Starting with the line that holds "right elbow: (183, 247)", reproduce each line through the last one of the data, exactly as written. Pictures are not copied.

+--

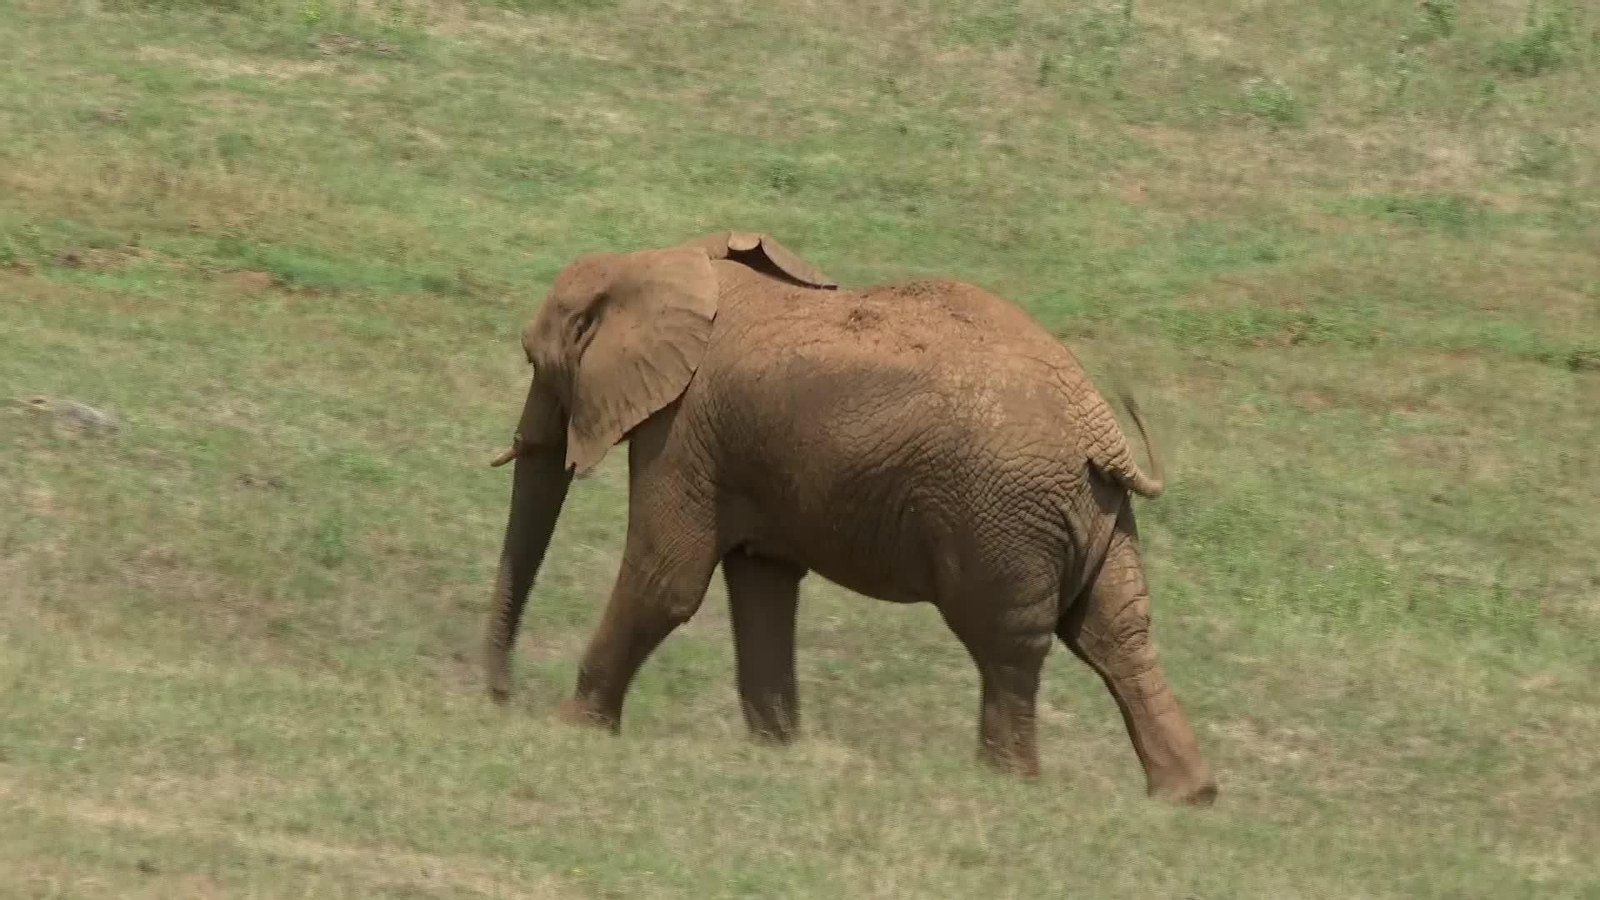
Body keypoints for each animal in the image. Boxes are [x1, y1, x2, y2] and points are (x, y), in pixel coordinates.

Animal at [483, 230, 1217, 807]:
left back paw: (1007, 785)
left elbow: (666, 579)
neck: (658, 261)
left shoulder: (686, 427)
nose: (498, 700)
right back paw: (1187, 795)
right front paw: (778, 750)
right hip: (1094, 512)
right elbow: (763, 585)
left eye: (534, 359)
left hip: (1003, 515)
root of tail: (1101, 431)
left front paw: (571, 727)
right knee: (1116, 632)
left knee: (1007, 643)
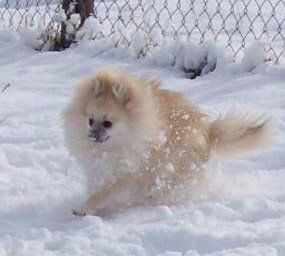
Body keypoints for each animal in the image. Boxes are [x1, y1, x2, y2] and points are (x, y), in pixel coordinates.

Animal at [63, 68, 270, 216]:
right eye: (90, 120)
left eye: (107, 123)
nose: (91, 135)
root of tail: (207, 132)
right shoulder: (102, 170)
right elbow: (98, 188)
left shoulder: (131, 173)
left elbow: (104, 193)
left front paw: (85, 208)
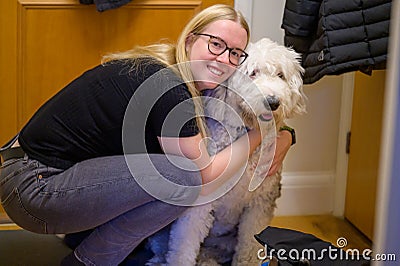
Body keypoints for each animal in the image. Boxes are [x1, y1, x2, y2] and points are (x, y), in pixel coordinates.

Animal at [147, 38, 306, 266]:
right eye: (252, 72)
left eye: (280, 75)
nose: (273, 102)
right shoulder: (200, 205)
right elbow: (183, 247)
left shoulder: (259, 205)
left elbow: (250, 245)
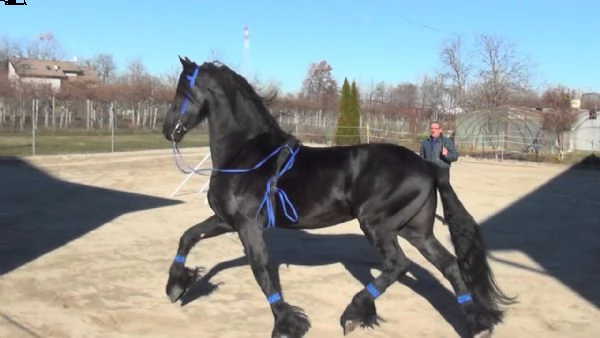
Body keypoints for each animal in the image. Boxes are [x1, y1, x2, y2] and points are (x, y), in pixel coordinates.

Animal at [161, 56, 516, 336]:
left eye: (181, 91)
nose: (167, 129)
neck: (248, 154)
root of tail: (427, 165)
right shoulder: (226, 220)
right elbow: (188, 237)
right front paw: (177, 285)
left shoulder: (248, 226)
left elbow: (261, 272)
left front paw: (288, 324)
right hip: (416, 230)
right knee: (450, 266)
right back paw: (477, 325)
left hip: (377, 225)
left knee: (398, 265)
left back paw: (354, 313)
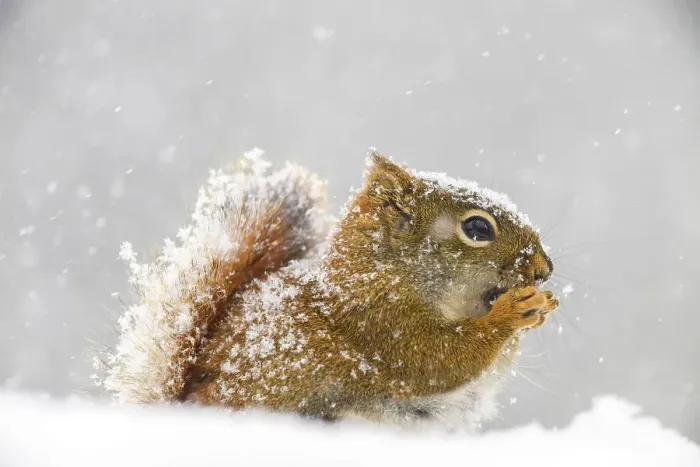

+--

Exercise answer
right elbow: (183, 247)
left shoulder: (259, 205)
left elbow: (250, 245)
Body keypoints for each animal in the image. Boxes are [x1, y1, x2, y2] and points are (x, y), in pixel coordinates.

Animal at [161, 56, 516, 336]:
left eye: (181, 91)
nose: (167, 129)
neck: (248, 154)
root of tail: (427, 165)
right shoulder: (226, 220)
right elbow: (188, 237)
right front paw: (177, 285)
left shoulder: (248, 226)
left elbow: (261, 272)
left front paw: (288, 324)
right hip: (416, 230)
right knee: (450, 266)
right back paw: (477, 325)
left hip: (377, 225)
left knee: (398, 265)
left back paw: (354, 313)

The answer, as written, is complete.